• Provided text:

# If you women need a man who has been cheated on POV.



## StillSearching (Feb 8, 2013)

Just thought I would start a thread for you WSs who need guidance on remorse and redemption. If you have a question on why or how to seek redemption I'll be glad to answer them.


----------



## dusty4 (May 8, 2013)

Not to speak for MB here, but ignore how the title of the thread says "YOU women". I'm sure he just worded it that way because the other thread was.


----------



## StillSearching (Feb 8, 2013)

dusty4 said:


> Not to speak for MB here, but ignore how the title of the thread says "YOU women". I'm sure he just worded it that way because the other thread was.


----------



## aug (Aug 21, 2011)

No questions yet?

Perhaps you aren't sexy enough yet.


----------



## BjornFree (Aug 16, 2012)

aug said:


> No questions yet?
> 
> Perhaps you aren't sexy enough yet.


He should probably change his avatar. Take mine for instance....

I'm sexy and I know it.......


----------



## BjornFree (Aug 16, 2012)

Oh wait....


> MrBrains said:
> 
> 
> > Huh? Are you a WS giving advice now?
> ...


----------



## StillSearching (Feb 8, 2013)

• Extracted information:
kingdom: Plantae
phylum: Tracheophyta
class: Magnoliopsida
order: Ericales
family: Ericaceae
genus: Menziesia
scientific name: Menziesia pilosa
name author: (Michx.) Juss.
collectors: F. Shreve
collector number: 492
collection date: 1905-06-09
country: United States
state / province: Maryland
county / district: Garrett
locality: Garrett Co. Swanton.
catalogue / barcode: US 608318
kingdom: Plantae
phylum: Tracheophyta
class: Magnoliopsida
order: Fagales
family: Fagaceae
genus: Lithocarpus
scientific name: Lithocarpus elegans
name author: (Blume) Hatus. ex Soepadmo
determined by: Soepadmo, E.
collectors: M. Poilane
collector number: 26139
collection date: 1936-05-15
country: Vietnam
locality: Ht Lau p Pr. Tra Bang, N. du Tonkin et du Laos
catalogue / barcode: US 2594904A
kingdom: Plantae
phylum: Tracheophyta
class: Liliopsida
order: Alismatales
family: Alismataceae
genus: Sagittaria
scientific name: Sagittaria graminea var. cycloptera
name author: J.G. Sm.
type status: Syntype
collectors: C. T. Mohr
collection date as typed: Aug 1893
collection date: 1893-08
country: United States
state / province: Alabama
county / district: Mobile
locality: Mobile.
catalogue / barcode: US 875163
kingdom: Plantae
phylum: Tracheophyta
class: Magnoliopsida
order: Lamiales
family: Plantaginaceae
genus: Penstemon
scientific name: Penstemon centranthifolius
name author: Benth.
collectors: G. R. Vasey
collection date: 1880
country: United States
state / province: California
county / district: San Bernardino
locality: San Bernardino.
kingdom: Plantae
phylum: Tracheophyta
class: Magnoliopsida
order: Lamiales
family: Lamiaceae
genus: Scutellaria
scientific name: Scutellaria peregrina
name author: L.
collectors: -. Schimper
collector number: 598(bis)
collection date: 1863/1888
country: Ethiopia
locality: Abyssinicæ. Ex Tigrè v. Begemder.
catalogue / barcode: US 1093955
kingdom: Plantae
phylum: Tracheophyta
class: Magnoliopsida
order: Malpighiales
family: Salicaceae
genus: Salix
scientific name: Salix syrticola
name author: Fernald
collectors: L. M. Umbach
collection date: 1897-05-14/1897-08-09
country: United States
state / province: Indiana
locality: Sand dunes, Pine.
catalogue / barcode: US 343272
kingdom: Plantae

• Problem: Please continue the forum thread about advice from a man who has been cheated on, starting from the point where it stops. The rows have no connection to the forum thread about advice from a man who has been cheated on.

• Answer to the exercise:
Was trying to fish for bunnies.


----------



## dusty4 (May 8, 2013)

:gun::bunny::bunny::bunny:


----------



## alte Dame (Aug 7, 2012)

Brains, humor, remorse, redemption.

Score, score, score, score. 

The perfect thread, MrBrains.


----------



## LetDownNTX (Oct 4, 2012)

I got nuthin!!


----------



## Acabado (May 13, 2012)




----------



## JustGrinding (Oct 26, 2012)

MrBrains said:


> Just thought I would start a thread for you WSs who need guidance on remorse and redemption. If you have a question on why or how to seek redemption I'll be glad to answer them.


When I saw the other thread, it occurred to me to do something like this. It's pretty funny.

Did anyone else read the title and the opening statement of the "other" thread, and think (very loudly), *"WTF?"*

I'm pretty sure I know everything I need to know about cheaters and guarantee I've heard every reason and justification ad nauseum. She's gonna come on here as a 26 year-old, twice-married adulterer, currently married to her last POSOM and present herself as my . . . what? Teacher? Professor? Mentor? Confessor? I find her hubris to be sad, but laughable. 

No matter where you go, there you are.

Opened her thread out of the same uncontrollable curiosity that forces me to peek at horrific car crashes. Saw enough to know there's probably some carnage, so I won't go back.

There's a thing or two I may not know about the various types of vipers that inhabit the United States, but I don't need to slither into their dens under the guise of being "educated." It's enough to know to keep them out of my crawlspace.


----------



## NEVER HAPPEN 2 ME RIGHT? (Sep 28, 2012)

So as a male BS, do you ever struggle with the guilt of having forced your WS to cheat?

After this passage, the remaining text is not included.